5 Types of Assault Offences And Their Definitions

Criminal Law Jun 11, 2021

When the word ‘assault’ is used to describe an offence, it is normally used as a general term. The reason we say that is there are actually several specific offences of assault, and criminal lawyers are likely to be required to represent someone charged with any one of them.

As a general definition of assault, it is normally regarded as touching, striking, moving, or applying force to someone. This can be done indirectly or directly, and it has to occur, either without the consent of the victim, or in a situation where consent was given, but was obtained fraudulently.

One error people make when thinking about the offence of assault is that they assume that physical harm must have been caused to the victim. Merely threatening assault or being capable of carrying out assault is sufficient for a crime to occur.

In situations where assault has occurred domestically, where a child was present, the person assaulted was over 60, there is racial motivation for the assault or the assault broke the terms of a restraining order, this is classed as aggravated assault.

As we mentioned there are different categories of assault which are each classed as crimes in their own right, so let us explore them in more detail.

Common Assault

A common assault occurs when a person is either threatened with, or in fact, receives an injury from another person. The level of injury in a common assault is usually a minor one such as a bruise or small cut, and would not normally require any medical treatment, such as going to a hospital.

The punishments for common assault will depend on whether the conviction took place in a district or a magistrates court. In the district court, the maximum sentence is 5 years, or 7 years if the assault was aggravated. In a magistrates court, it is a $24,000 fine or 2 years in prison, with aggravated assaults going up to $36,000 and 3 years imprisonment.

Assault Occasioning Bodily Harm

The punishments for this type of assault or similar to those for common assault. The main differences are that with this assault, the need for medical attention may exist and that the victim’s health may have been impacted negatively.

Grievous Bodily Harm

This assault is serious enough to have caused the victim injuries so severe that they remain permanent or are likely to threaten their life. Injury examples include loss of a limb, broken bones, and disfigurement.

These will be dealt with in the district court only, and a sentence of 10 years imprisonment is possible. This could rise to 14 years if the person assaulted was in a special employment category such as health care, and they were doing their job at the time of the assault.

Serious Assault

This occurs when the person assaulted was a police officer or a public officer who was carrying out their duty at the time.

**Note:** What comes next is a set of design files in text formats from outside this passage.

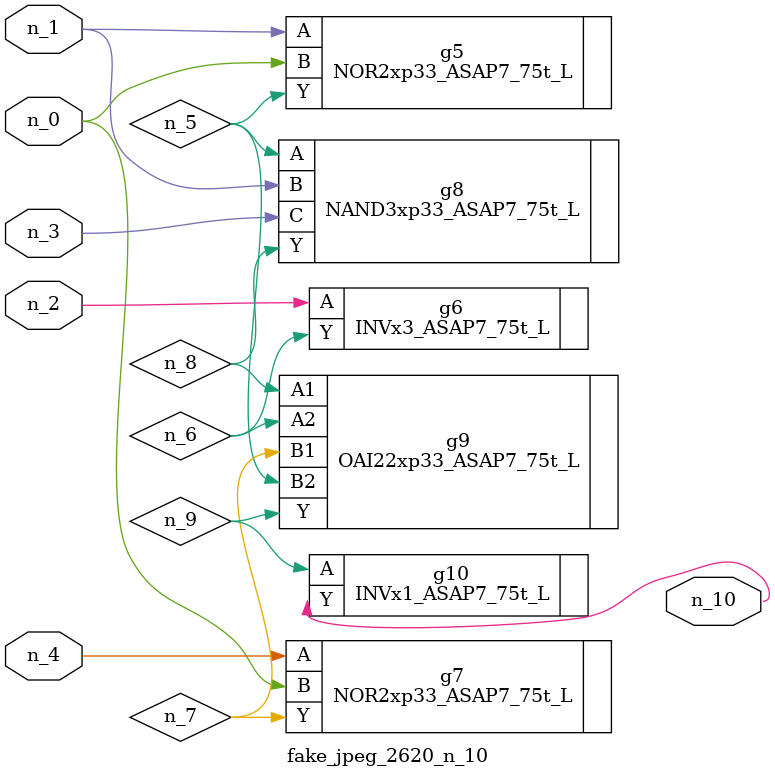
<source format=v>
module fake_jpeg_2620_n_10 (n_3, n_2, n_1, n_0, n_4, n_10);

input n_3;
input n_2;
input n_1;
input n_0;
input n_4;

output n_10;

wire n_8;
wire n_9;
wire n_6;
wire n_5;
wire n_7;

NOR2xp33_ASAP7_75t_L g5 ( 
.A(n_1),
.B(n_0),
.Y(n_5)
);

INVx3_ASAP7_75t_L g6 ( 
.A(n_2),
.Y(n_6)
);

NOR2xp33_ASAP7_75t_L g7 ( 
.A(n_4),
.B(n_0),
.Y(n_7)
);

NAND3xp33_ASAP7_75t_L g8 ( 
.A(n_5),
.B(n_1),
.C(n_3),
.Y(n_8)
);

OAI22xp33_ASAP7_75t_L g9 ( 
.A1(n_8),
.A2(n_6),
.B1(n_7),
.B2(n_5),
.Y(n_9)
);

INVx1_ASAP7_75t_L g10 ( 
.A(n_9),
.Y(n_10)
);


endmodule
</source>
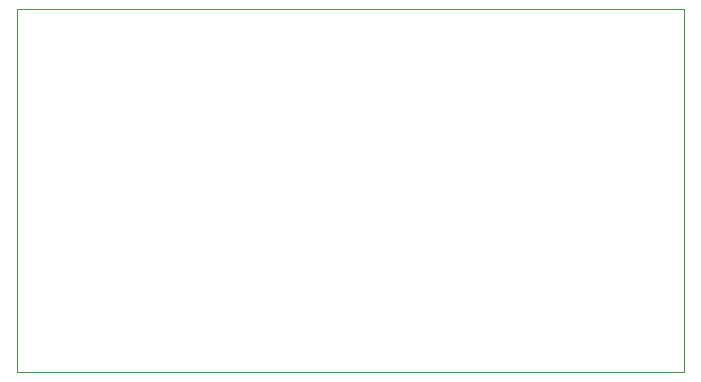
<source format=gbr>
%TF.GenerationSoftware,KiCad,Pcbnew,6.0.2+dfsg-1~bpo11+1*%
%TF.CreationDate,2022-03-03T13:43:20-05:00*%
%TF.ProjectId,RFM98PW-433S2_breakout,52464d39-3850-4572-9d34-333353325f62,rev?*%
%TF.SameCoordinates,Original*%
%TF.FileFunction,Profile,NP*%
%FSLAX46Y46*%
G04 Gerber Fmt 4.6, Leading zero omitted, Abs format (unit mm)*
G04 Created by KiCad (PCBNEW 6.0.2+dfsg-1~bpo11+1) date 2022-03-03 13:43:20*
%MOMM*%
%LPD*%
G01*
G04 APERTURE LIST*
%TA.AperFunction,Profile*%
%ADD10C,0.100000*%
%TD*%
G04 APERTURE END LIST*
D10*
X175082200Y-114300000D02*
X118618000Y-114300000D01*
X118618000Y-114300000D02*
X118618000Y-83566000D01*
X118618000Y-83566000D02*
X175082200Y-83566000D01*
X175082200Y-83566000D02*
X175082200Y-114300000D01*
M02*

</source>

The maximum sentence is 7 years imprisonment, but if the assailant was armed, this can rise to 10 years.

Indecent Assault

Not every indecent assault has to be sexually motivated, but it would need to be regarded by any reasonable consideration as indecent in nature. This can be heard in either a district court with penalties of up to 5 years imprisonment or a magistrates court, who can hand down punishments of up to $24,000 fines and 2 years imprisonment.